##### The records #####

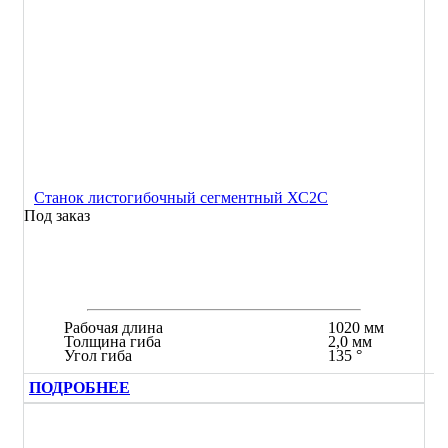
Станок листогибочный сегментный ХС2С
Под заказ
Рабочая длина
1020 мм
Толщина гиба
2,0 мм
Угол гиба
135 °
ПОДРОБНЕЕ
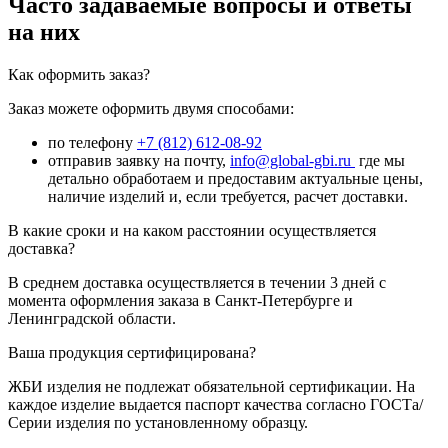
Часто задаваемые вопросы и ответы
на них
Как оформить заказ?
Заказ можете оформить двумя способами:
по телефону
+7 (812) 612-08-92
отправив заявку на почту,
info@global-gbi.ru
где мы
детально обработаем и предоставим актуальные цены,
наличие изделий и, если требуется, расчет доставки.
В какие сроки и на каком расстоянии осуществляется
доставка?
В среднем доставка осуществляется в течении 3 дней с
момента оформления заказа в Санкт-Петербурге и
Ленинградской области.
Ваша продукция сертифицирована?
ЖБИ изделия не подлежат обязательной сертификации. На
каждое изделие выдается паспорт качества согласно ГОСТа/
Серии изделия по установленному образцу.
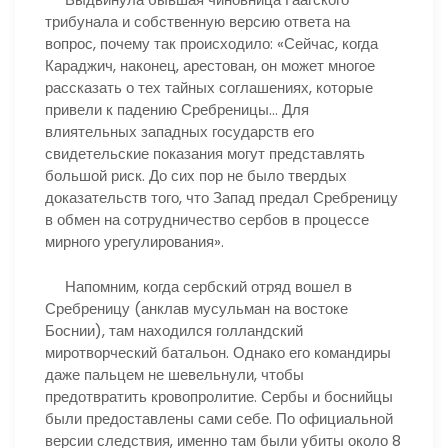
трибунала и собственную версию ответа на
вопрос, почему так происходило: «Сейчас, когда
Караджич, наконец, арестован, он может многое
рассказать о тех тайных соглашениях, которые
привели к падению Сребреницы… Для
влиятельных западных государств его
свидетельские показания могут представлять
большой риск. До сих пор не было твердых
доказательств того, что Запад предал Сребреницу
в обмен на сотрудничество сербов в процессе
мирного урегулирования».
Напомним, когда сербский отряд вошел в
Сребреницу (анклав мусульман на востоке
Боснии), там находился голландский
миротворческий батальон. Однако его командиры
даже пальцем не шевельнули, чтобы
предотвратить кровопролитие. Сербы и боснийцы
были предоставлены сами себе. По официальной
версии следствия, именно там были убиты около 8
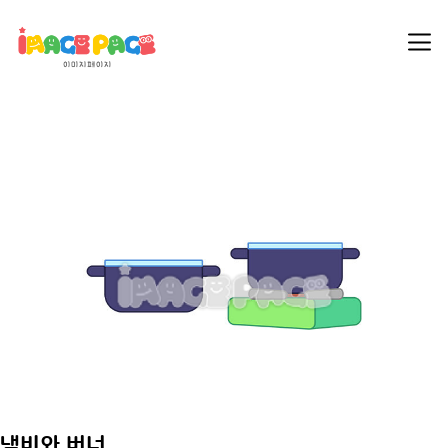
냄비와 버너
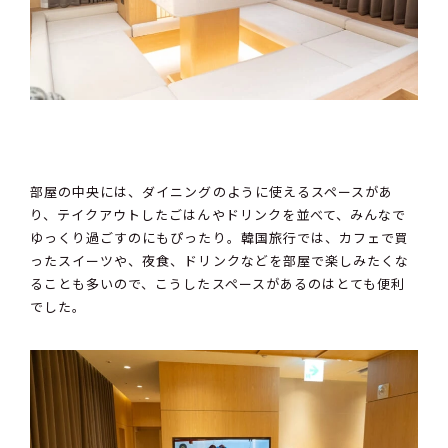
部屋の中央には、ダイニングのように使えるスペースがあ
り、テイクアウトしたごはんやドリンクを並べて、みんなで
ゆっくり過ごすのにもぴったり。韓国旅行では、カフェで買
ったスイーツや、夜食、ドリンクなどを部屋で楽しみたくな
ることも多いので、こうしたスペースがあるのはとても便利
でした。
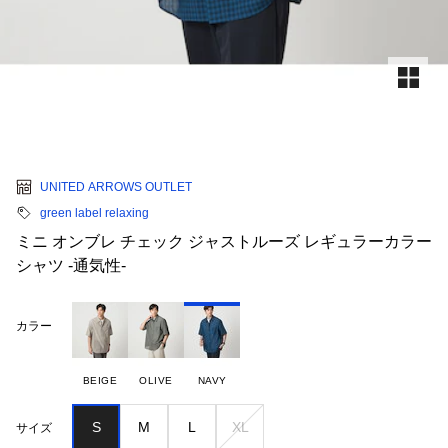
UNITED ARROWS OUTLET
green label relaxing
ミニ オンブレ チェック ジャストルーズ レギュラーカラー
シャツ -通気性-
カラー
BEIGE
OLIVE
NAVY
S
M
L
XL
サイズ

#####

→ Work instruction:
Can you copy the text of every row above word for word, leaving out the pictures?

→ Task response:
Станок листогибочный сегментный ХС2С
Под заказ
Рабочая длина
1020 мм
Толщина гиба
2,0 мм
Угол гиба
135 °
ПОДРОБНЕЕ
Часто задаваемые вопросы и ответы
на них
Как оформить заказ?
Заказ можете оформить двумя способами:
по телефону
+7 (812) 612-08-92
отправив заявку на почту,
info@global-gbi.ru
где мы
детально обработаем и предоставим актуальные цены,
наличие изделий и, если требуется, расчет доставки.
В какие сроки и на каком расстоянии осуществляется
доставка?
В среднем доставка осуществляется в течении 3 дней с
момента оформления заказа в Санкт-Петербурге и
Ленинградской области.
Ваша продукция сертифицирована?
ЖБИ изделия не подлежат обязательной сертификации. На
каждое изделие выдается паспорт качества согласно ГОСТа/
Серии изделия по установленному образцу.
трибунала и собственную версию ответа на
вопрос, почему так происходило: «Сейчас, когда
Караджич, наконец, арестован, он может многое
рассказать о тех тайных соглашениях, которые
привели к падению Сребреницы… Для
влиятельных западных государств его
свидетельские показания могут представлять
большой риск. До сих пор не было твердых
доказательств того, что Запад предал Сребреницу
в обмен на сотрудничество сербов в процессе
мирного урегулирования».
Напомним, когда сербский отряд вошел в
Сребреницу (анклав мусульман на востоке
Боснии), там находился голландский
миротворческий батальон. Однако его командиры
даже пальцем не шевельнули, чтобы
предотвратить кровопролитие. Сербы и боснийцы
были предоставлены сами себе. По официальной
версии следствия, именно там были убиты около 8
냄비와 버너
部屋の中央には、ダイニングのように使えるスペースがあ
り、テイクアウトしたごはんやドリンクを並べて、みんなで
ゆっくり過ごすのにもぴったり。韓国旅行では、カフェで買
ったスイーツや、夜食、ドリンクなどを部屋で楽しみたくな
ることも多いので、こうしたスペースがあるのはとても便利
でした。
UNITED ARROWS OUTLET
green label relaxing
ミニ オンブレ チェック ジャストルーズ レギュラーカラー
シャツ -通気性-
カラー
BEIGE
OLIVE
NAVY
S
M
L
XL
サイズ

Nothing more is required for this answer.